_What to work on_
Please give the rows from the line with "Au terme d'un" up to and including the line with "23/02/2017 - Arsenal : en pleine tempête, Wen" again, changing "Leicester" to "Leicester City" and leaving everything else the same.

╔══

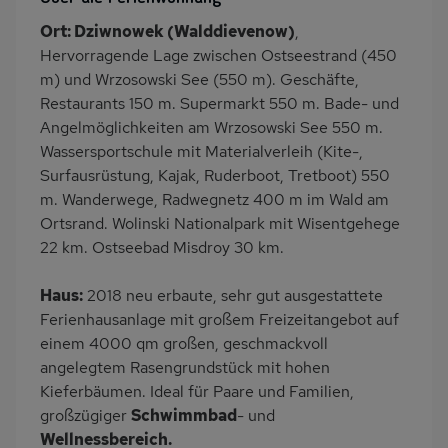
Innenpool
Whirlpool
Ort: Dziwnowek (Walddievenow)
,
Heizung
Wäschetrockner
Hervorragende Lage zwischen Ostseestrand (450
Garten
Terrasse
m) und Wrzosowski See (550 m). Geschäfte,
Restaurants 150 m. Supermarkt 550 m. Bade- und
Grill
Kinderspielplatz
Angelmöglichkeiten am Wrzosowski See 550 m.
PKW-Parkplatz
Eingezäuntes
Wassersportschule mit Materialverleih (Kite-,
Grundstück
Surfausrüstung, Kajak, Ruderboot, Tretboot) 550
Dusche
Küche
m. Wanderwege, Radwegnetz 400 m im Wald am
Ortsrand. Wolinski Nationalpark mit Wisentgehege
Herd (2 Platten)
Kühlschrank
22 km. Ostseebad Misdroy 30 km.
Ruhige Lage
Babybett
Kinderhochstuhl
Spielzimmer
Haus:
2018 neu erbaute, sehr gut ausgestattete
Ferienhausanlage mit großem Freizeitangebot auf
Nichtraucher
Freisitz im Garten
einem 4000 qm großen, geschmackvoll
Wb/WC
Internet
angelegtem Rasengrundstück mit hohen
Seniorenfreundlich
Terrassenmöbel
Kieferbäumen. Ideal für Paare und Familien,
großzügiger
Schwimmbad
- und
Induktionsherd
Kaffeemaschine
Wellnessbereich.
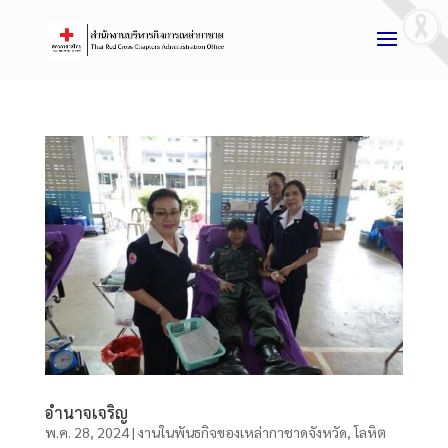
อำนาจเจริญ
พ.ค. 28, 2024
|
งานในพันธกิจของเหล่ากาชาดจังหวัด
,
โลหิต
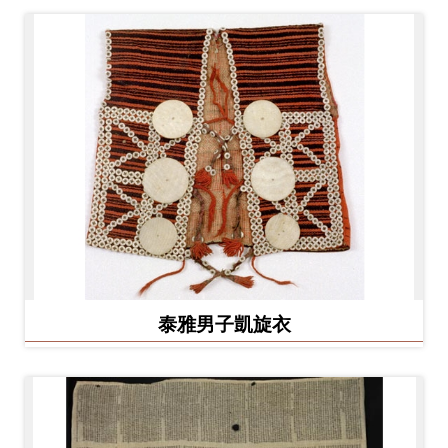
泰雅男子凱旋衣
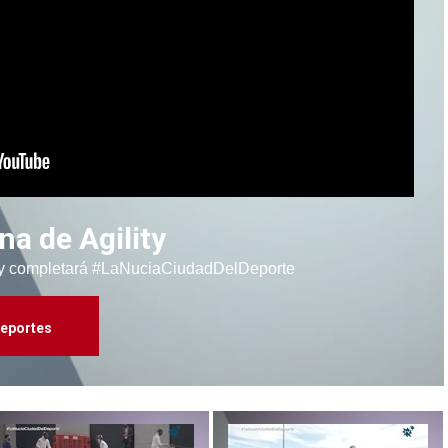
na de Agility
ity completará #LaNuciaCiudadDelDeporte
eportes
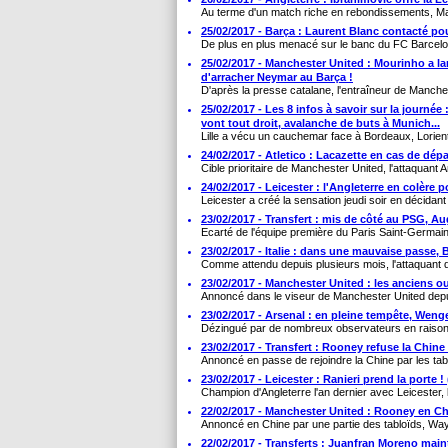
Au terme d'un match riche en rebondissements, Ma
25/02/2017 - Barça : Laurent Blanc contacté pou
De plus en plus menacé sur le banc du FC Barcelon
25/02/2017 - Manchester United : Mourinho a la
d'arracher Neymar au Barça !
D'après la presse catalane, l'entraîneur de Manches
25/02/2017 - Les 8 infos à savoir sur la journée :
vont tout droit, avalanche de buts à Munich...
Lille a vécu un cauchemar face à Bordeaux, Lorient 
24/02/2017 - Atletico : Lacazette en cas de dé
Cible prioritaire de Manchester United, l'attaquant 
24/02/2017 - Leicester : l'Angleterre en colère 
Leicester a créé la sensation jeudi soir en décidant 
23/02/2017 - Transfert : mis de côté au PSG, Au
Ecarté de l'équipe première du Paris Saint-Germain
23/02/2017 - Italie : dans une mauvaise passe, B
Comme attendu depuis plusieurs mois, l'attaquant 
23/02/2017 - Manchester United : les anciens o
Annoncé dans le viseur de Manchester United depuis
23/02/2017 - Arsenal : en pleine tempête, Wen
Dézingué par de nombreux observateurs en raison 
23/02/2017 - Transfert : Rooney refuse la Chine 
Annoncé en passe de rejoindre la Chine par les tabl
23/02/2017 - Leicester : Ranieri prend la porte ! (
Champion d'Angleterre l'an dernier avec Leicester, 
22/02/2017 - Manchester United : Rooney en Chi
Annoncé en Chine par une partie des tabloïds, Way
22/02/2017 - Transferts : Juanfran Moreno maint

╚══
╔══

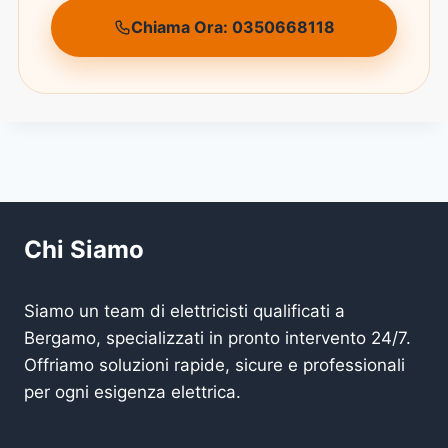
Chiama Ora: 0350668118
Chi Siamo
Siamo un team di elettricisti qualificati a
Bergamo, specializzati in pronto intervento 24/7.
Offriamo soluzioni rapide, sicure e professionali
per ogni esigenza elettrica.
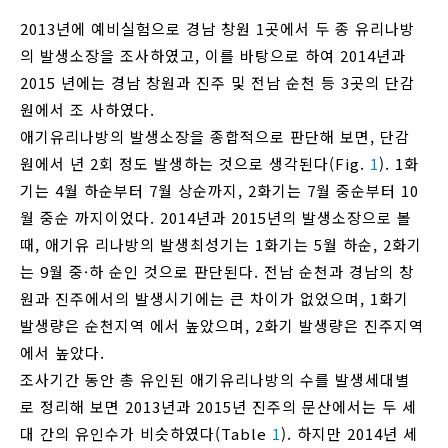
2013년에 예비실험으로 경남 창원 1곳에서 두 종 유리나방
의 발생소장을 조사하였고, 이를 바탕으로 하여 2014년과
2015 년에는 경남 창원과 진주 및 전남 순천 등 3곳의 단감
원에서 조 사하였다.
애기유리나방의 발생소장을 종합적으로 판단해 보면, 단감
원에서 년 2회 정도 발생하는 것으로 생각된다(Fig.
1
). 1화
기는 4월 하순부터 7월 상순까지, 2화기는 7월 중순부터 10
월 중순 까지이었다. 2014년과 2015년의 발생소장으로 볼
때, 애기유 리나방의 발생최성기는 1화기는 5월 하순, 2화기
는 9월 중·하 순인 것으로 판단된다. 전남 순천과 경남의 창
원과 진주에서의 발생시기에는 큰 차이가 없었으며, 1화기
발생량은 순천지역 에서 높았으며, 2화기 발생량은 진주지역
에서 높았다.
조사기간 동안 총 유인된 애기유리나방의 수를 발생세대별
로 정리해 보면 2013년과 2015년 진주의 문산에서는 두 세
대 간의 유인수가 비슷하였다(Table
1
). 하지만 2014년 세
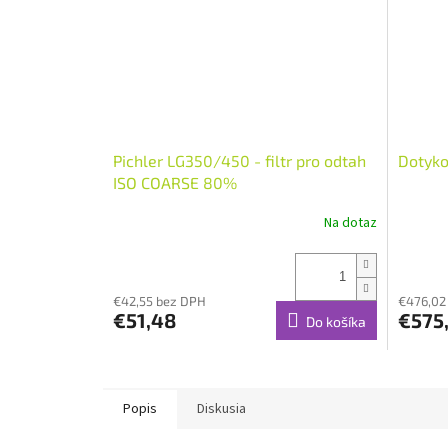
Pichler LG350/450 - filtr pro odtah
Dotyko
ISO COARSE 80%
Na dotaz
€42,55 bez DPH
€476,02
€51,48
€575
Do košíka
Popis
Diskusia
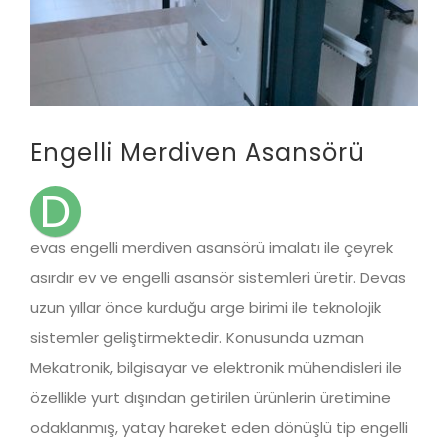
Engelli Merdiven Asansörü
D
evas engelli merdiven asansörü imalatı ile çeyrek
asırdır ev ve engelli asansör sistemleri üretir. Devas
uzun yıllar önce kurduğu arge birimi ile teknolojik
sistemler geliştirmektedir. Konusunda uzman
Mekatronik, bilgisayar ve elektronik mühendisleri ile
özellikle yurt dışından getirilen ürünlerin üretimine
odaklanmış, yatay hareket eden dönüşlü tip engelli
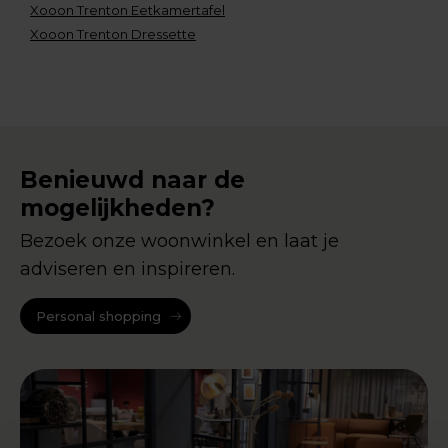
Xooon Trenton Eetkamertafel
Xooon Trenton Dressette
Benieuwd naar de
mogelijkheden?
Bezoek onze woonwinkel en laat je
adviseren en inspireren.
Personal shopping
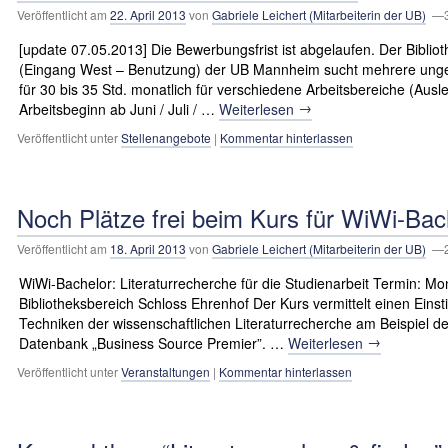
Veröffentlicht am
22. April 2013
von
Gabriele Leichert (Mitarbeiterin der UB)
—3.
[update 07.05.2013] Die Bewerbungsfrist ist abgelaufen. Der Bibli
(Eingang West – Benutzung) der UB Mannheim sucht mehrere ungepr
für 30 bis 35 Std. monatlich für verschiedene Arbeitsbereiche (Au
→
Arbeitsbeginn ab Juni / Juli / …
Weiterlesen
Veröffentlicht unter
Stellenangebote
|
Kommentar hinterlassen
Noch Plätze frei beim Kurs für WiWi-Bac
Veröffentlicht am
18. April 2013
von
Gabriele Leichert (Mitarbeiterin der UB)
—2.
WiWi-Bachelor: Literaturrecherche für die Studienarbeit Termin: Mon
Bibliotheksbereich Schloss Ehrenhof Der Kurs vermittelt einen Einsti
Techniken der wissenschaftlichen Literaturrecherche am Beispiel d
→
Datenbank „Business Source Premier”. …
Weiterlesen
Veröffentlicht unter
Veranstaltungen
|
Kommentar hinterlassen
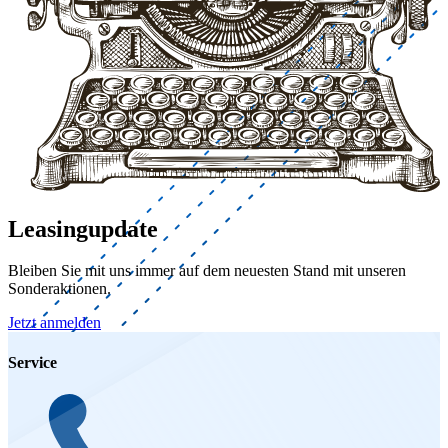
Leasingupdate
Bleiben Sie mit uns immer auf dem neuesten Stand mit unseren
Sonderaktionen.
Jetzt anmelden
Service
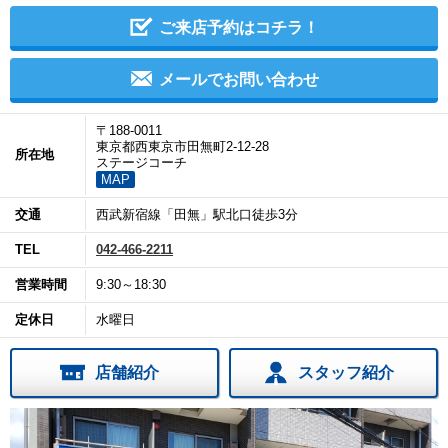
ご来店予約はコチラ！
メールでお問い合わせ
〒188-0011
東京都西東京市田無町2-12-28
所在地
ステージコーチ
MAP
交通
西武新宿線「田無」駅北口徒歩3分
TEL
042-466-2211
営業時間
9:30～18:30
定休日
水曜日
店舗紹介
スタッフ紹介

╚══
╔══

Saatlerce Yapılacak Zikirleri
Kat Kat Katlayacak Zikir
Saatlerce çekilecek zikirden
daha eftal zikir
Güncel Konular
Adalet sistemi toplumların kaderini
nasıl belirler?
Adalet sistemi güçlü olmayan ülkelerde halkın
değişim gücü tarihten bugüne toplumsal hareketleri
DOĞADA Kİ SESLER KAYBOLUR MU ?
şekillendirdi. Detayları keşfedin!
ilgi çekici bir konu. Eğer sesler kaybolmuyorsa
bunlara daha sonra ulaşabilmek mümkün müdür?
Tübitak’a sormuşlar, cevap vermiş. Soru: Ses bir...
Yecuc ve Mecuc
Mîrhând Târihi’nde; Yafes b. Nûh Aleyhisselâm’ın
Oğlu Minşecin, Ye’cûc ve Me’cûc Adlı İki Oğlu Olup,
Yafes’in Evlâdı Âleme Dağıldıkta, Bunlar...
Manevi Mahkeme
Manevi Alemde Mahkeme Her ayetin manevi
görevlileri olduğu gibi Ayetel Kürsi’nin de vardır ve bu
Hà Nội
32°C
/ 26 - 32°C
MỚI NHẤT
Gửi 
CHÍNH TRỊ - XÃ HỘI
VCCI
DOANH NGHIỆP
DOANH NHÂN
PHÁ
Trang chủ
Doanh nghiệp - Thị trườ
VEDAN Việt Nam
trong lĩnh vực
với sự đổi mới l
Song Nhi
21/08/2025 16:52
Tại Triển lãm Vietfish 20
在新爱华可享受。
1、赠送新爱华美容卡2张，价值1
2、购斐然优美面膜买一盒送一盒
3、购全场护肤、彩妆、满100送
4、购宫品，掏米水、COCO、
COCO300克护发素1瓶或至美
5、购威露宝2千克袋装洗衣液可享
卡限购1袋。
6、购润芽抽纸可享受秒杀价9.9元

╚══

_Response for this exercise_
Au terme d'un match riche en rebondissements, Ma
25/02/2017 - Barça : Laurent Blanc contacté pou
De plus en plus menacé sur le banc du FC Barcelon
25/02/2017 - Manchester United : Mourinho a la
d'arracher Neymar au Barça !
D'après la presse catalane, l'entraîneur de Manches
25/02/2017 - Les 8 infos à savoir sur la journée :
vont tout droit, avalanche de buts à Munich...
Lille a vécu un cauchemar face à Bordeaux, Lorient 
24/02/2017 - Atletico : Lacazette en cas de dé
Cible prioritaire de Manchester United, l'attaquant 
24/02/2017 - Leicester City : l'Angleterre en colère 
Leicester City a créé la sensation jeudi soir en décidant 
23/02/2017 - Transfert : mis de côté au PSG, Au
Ecarté de l'équipe première du Paris Saint-Germain
23/02/2017 - Italie : dans une mauvaise passe, B
Comme attendu depuis plusieurs mois, l'attaquant 
23/02/2017 - Manchester United : les anciens o
Annoncé dans le viseur de Manchester United depuis
23/02/2017 - Arsenal : en pleine tempête, Wen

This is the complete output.